Os meus sentimentos era o que gostava de dizer pessoalmente a António Lobo Antunes, mas não me atrevo que o conheço tão mal, só de o espreitar da minha janela do Conde de Redondo, quando vem sentar-se numa das três mesas que o modesto restaurante em frente põe no inclinado passeio da rua. Adormeço íntimo dele, agora que todas as noites leio Para Aquela Que Está Sentada No Escuro À Minha Espera, seu último romance. Mas acordo e regresso à timidez inaugural.

Queria dizer os meus sentimentos e calo-me mergulhando no mais bonito silêncio que já vi posto em palavras, a silenciosa crónica que Lobo Antunes, em 2008, dedicou ao irmão João. “E todavia quase não falamos”, escreveu António. É preciso ter nascido com um irmão para ser tão bonito, tão intensamente delicado, não se falar assim, com um amor que logo nos sufoca. Essa crónica é o filme de dois irmãos, o esboço de um filme de família e há nela um silêncio masculino de muda ternura, que invejo.

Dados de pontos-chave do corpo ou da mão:

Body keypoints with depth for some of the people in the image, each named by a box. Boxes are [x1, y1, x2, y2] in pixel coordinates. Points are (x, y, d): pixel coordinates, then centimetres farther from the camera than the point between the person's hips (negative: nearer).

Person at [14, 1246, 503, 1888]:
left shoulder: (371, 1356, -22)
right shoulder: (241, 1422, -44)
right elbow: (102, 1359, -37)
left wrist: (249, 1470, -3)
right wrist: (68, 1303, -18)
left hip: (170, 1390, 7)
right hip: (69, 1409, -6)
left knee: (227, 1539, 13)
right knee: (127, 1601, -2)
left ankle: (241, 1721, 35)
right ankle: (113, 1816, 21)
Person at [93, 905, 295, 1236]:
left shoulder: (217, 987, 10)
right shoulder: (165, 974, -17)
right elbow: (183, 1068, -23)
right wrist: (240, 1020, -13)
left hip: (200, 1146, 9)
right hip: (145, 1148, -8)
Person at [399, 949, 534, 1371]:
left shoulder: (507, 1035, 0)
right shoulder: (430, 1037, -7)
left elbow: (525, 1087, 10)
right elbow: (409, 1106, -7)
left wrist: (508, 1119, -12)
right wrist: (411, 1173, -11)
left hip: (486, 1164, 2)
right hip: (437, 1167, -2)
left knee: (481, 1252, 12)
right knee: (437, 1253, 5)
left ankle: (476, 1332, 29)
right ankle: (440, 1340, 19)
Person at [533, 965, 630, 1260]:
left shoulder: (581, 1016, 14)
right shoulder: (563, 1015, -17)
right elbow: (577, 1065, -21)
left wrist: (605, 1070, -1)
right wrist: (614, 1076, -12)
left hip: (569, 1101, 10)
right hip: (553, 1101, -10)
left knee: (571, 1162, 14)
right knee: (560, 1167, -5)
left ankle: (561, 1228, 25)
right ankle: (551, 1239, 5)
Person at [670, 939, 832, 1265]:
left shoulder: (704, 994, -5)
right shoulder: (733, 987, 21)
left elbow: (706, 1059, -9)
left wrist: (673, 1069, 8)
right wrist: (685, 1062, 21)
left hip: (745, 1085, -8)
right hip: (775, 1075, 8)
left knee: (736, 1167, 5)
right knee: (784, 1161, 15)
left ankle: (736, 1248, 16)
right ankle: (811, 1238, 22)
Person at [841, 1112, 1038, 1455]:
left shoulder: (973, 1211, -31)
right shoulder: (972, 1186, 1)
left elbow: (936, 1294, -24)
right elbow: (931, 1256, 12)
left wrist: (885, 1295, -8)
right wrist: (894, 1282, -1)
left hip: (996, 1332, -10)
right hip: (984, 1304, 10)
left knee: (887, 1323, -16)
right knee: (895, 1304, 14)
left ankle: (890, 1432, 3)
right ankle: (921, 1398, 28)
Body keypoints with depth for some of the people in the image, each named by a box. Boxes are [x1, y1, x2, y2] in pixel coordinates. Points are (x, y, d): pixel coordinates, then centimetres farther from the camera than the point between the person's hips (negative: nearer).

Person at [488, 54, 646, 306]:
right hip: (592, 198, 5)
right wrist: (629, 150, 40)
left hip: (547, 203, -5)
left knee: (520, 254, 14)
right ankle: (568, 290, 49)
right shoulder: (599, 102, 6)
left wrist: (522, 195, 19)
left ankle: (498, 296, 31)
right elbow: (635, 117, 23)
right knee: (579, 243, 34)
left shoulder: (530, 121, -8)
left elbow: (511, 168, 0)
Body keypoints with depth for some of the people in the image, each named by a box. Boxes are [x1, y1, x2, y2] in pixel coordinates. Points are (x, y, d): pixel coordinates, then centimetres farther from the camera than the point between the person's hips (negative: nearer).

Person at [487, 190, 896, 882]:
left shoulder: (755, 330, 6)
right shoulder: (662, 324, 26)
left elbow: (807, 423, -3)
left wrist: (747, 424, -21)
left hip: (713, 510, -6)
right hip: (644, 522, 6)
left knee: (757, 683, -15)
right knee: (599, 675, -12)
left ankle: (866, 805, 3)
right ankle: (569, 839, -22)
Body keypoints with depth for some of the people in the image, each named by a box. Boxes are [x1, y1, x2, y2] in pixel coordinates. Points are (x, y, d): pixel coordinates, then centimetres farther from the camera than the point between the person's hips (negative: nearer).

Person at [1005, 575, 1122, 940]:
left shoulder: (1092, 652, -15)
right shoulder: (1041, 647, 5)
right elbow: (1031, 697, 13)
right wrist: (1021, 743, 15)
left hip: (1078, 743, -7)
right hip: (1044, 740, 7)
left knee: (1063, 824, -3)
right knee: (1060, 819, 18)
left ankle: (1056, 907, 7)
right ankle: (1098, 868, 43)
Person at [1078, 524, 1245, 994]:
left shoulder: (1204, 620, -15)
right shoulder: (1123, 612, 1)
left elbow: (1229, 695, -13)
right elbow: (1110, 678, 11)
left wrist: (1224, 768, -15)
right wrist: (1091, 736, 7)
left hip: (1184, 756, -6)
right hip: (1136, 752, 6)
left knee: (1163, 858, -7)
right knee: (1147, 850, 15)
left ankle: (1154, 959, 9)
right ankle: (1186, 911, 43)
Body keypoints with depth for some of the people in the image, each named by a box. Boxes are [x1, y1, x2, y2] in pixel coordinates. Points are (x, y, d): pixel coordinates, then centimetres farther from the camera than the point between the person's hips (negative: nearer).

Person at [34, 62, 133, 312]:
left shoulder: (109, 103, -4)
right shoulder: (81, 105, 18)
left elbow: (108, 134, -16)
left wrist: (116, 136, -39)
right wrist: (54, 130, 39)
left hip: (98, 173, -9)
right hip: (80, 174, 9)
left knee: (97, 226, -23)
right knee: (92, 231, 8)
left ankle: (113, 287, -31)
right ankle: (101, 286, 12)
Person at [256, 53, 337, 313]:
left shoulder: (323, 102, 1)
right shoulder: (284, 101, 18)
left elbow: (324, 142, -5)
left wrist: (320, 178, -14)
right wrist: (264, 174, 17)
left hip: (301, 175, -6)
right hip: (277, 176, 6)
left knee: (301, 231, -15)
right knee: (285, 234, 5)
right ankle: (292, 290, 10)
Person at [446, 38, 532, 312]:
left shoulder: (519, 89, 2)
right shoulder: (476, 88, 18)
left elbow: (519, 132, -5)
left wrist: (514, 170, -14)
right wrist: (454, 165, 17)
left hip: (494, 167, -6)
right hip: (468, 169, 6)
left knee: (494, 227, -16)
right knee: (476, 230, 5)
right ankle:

**O QUE SE PEDE:**
1. Diga se cada afirmação concorda com o texto sobre António Lobo Antunes, respondendo sim ou não e citando as palavras decisivas: (a) quem escreve conhece bem Lobo Antunes; (b) a crónica dedicada ao irmão João é de 2008; (c) o restaurante em frente põe quatro mesas no passeio.
2. Prossiga o texto sobre António Lobo Antunes a partir do ponto onde acaba.

**RESPOSTAS AO EXERCÍCIO:**
1. (a) Não: «o conheço tão mal». (b) Sim: «a silenciosa crónica que Lobo Antunes, em 2008, dedicou ao irmão João». (c) Não: «numa das três mesas que o modesto restaurante em frente põe no inclinado passeio da rua».

2.
Quero dizer os meus sentimentos, como à porta da igreja da aldeia do Azinhal, onde os meus pais foram juntos a enterrar, e já me engasgo, atrapalhado com a solene reserva de António Lobo Antunes, a seriedade dos seus olhos azuis, a sua palavra exacta e parca. A valentia que nessa crónica exaltou no irmão João é, afinal, um bem de família, herança irrenunciável, valentia que se exerce contra o que não se estima, que estes dois irmãos para os amigos são cegos. E desejamos que dessa abençoada cegueira caia uma gota sobre nós para pertencermos aos happy few, aos incondicional e silenciosamente amados.

Ainda não disse os meus sentimentos e chego ao fim a lembrar-me de António Lobo Antunes a escrever, sem sequer mexer os lábios, “o meu irmão João para sempre”, e eu a pensar que a mais bela crónica de amor a um irmão, a um pai implacável cheio de orgulho, a uma mãe, que dizia-lhes a avó “um dia vocês matam a vossa mãe”, devia dar um filme português, se houvesse irmãos e pais e mães, um orgulho de família no cinema português. Nessa crónica, todos os sentimentos.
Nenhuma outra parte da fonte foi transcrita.